The veteran hooker well remembers the days, back in 2003, when he and skipper Richie McCaw were part of an All Blacks outfit who reclaimed the Bledisloe after a worryingly long stint on the other side of the Tasman.

"There is real passion and drive to make sure we never experience life without it," Mealamu said yesterday after a training session very much tactically focussed. "Some of us haven't experienced losing it and we've got to make sure they don't."

It would be easy to be blasé about the Bledisloe if you're a young All Black. Almost expect that retention is a by-product of lacing up the boots and squeezing into the jumper.

But 23-year-old lock Brodie Retallick, who'll be smashing Wallabies from his spot in the All Black engine room on Saturday night, says that's definitely not the case.

"I don't think there's any complacency there at all," he said yesterday. "It means a lot to this team -- we talk about it as the next biggest thing behind the World Cup. It's always been won since I've been here and I'd like to keep it that way."

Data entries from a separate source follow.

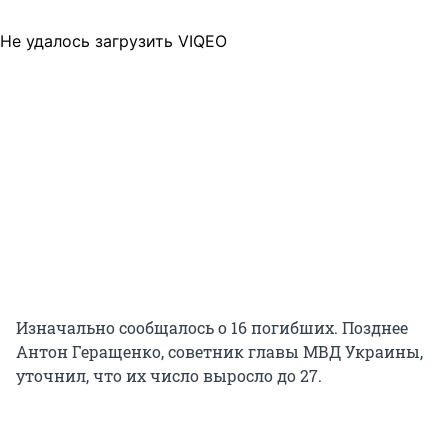
Не удалось загрузить VIQEO
Изначально сообщалось о 16 погибших. Позднее
Антон Геращенко, советник главы МВД Украины,
уточнил, что их число выросло до 27.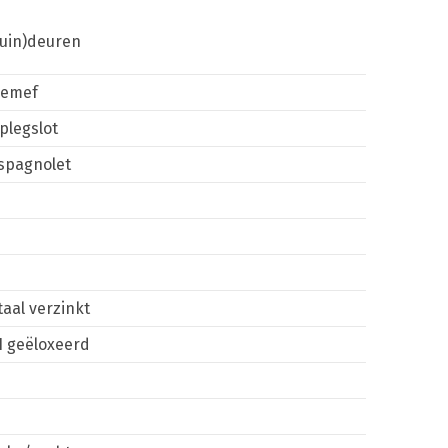
tuin)deuren
emef
plegslot
spagnolet
taal verzinkt
1 geëloxeerd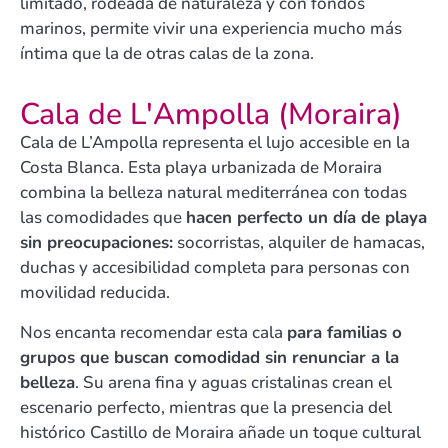
limitado, rodeada de naturaleza y con fondos
marinos, permite vivir una experiencia mucho más
íntima que la de otras calas de la zona.
Cala de L'Ampolla (Moraira)
Cala de L’Ampolla representa el lujo accesible en la
Costa Blanca. Esta playa urbanizada de Moraira
combina la belleza natural mediterránea con todas
las comodidades que
hacen perfecto un día de playa
sin preocupaciones:
socorristas, alquiler de hamacas,
duchas y accesibilidad completa para personas con
movilidad reducida.
Nos encanta recomendar esta cala
para familias o
grupos que buscan comodidad sin renunciar a la
belleza
. Su arena fina y aguas cristalinas crean el
escenario perfecto, mientras que la presencia del
histórico Castillo de Moraira añade un toque cultural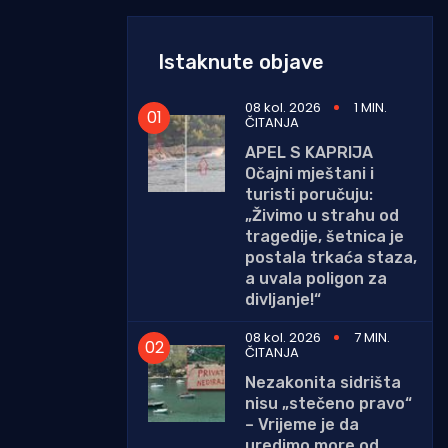
Istaknute objave
08 kol. 2026
1 MIN.
ČITANJA
APEL S KAPRIJA
Očajni mještani i
turisti poručuju:
„Živimo u strahu od
tragedije, šetnica je
postala trkaća staza,
a uvala poligon za
divljanje!“
08 kol. 2026
7 MIN.
ČITANJA
Nezakonita sidrišta
nisu „stečeno pravo“
– Vrijeme je da
uredimo more od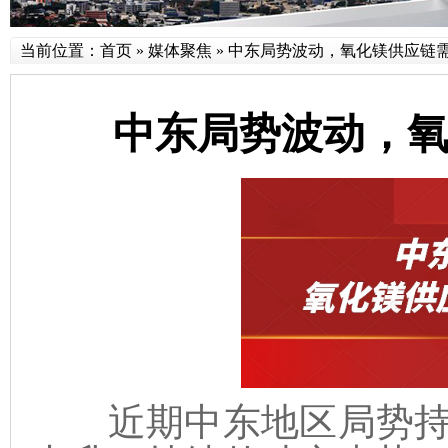
当前位置：
首页
»
媒体聚焦
»
中东局势波动，氧化镁供应链
中东局势波动，
近期中东地区局势持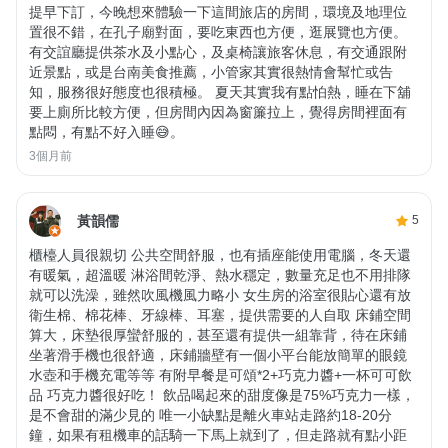
提早下訂，今晚想來體驗一下這間旅店的房間，環境及地理位
置很不錯，在孔子廟對面，要吃東西也方便，逛展覽也方便。
有交誼廳提供茶水及小點心，及桌椅讓旅客休息，有交通跟附
近景點，或是台南美食推薦，小管家其實很熱情會幫忙或告
知，服務很好態度也很積極。 夏天其實我有點怕熱，睡在下舖
要上廁所比較方便，但房間內因為窗簾拉上，覺得房間裡面有
點悶，有點不好入睡😅。
3個月前
黃韻儒
5
櫃檯人員很親切 公共空間舒服，也有插座能使用電腦，冬天還
有暖氣，超溫暖 淋浴間乾淨、熱水穩定，數量充足也不用排隊
就可以洗澡，雖然吹風機風力略小 女生房的浴室很貼心還有放
衛生棉、棉花棒、牙線棒、耳塞，提供需要的人自取 床鋪空間
算大，床墊很厚蠻舒服的，甚至還有提供一組靠背，待在床鋪
坐著滑手機也很舒適，床鋪牆壁有一個小平台能放簡單的眼鏡
水壺和手機充電等等 有附早餐是可頌*2+巧克力醬+一杯可可飲
品 巧克力醬很好吃！ 飲品喝起來的甜度像是75%巧克力一樣，
是不會甜的滿少見的 唯一小缺點是離火車站走路約18-20分
鐘，如果有租機車的話騎一下馬上就到了，但走路就有點小距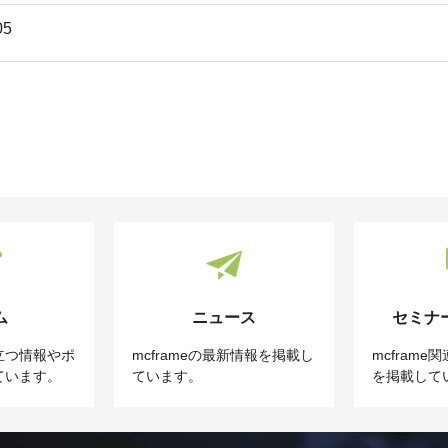
05
ム
ニュース
セミナ
立つ情報やポ
mcframeの最新情報を掲載し
mcfram
ています。
ています。
を掲載して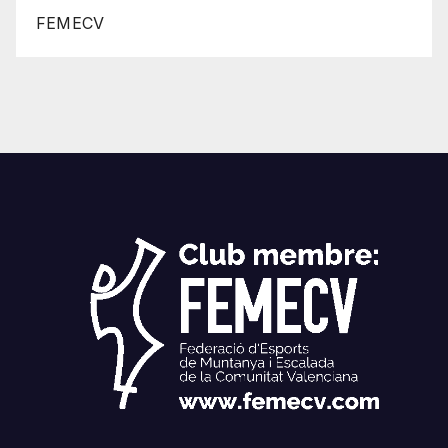
FEMECV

Mealamu said the passion that drives the Wallabies to end their 11-year drought is matched by the All Blacks to sustain a dominance they take great pride in.

"We understand where their hunger will be this year, because we can put ourselves in their shoes. But we're in the same boat. We're really keen to get our show back on the road as well, and I think there's going to be an even amount of excitement."

This will be Mealamu's 30th Bledisloe (he's won 22 of them, drawn one and lost six) and he has a fair idea of what's in store. "They're a smart rugby nation. Most tests I can remember have been at a high tempo with a good skill level. I don't expect anything different this week."

A revitalised Retallick also fully understands the desperation factor at play. "If you haven't had something for 11 years, every year that hunger is going to get more and more to want it back."